NatGVD: Natural Adversarial Example Attack towards Graph-based Vulnerability Detection
Avilash Rath, Weiliang Qi, Youpeng Li, Xinda Wang
TL;DR
NatGVD addresses the robustness gap of graph-based vulnerability detectors by introducing semantics-preserving, natural-looking code transformations that alter code-graph structure without changing behavior. The approach targets GNNs and graph-aware transformers, achieving notable evasion rates (up to 53.04%) while remaining compilable and humanly natural. The work also investigates defenses via ensemble methods and adversarial training, showing reduced evasion at the cost of more false positives or increased training data. Overall, NatGVD highlights the need for robust graph-based VD models and provides a practical framework for evaluating and strengthening them in real-world software security workflows.
Abstract
Graph-based models learn rich code graph structural information and present superior performance on various code analysis tasks. However, the robustness of these models against adversarial example attacks in the context of vulnerability detection remains an open question.
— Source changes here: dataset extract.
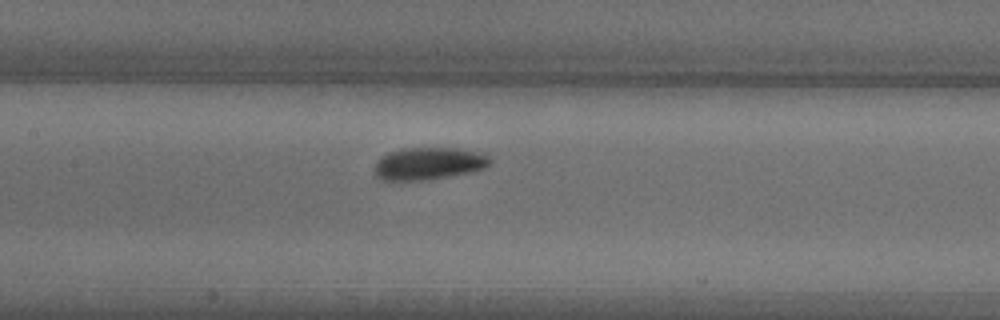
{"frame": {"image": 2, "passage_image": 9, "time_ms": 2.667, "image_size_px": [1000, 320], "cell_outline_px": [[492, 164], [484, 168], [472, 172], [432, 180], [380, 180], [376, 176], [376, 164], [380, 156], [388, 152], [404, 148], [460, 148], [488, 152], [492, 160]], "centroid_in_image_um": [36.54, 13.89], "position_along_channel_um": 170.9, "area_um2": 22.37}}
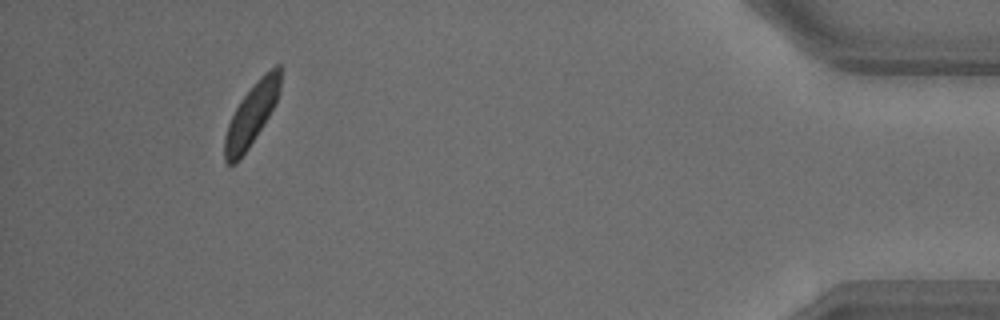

This paper proposes NatGVD, a novel attack methodology that generates natural adversarial vulnerable code to circumvent GNN-based and graph-aware transformer-based vulnerability detectors. NatGVD employs a set of code transformations that modify graph structure while preserving code semantics. Instead of injecting dead or unrelated code like previous works, NatGVD considers naturalness requirements: generated examples should not be easily recognized by humans or program analysis tools. With extensive evaluation of NatGVD on state-of-the-art vulnerability detection systems, the results reveal up to 53.04% evasion rate across GNN-based detectors and graph-aware transformer-based detectors. We also explore potential defense strategies to enhance the robustness of these systems against NatGVD.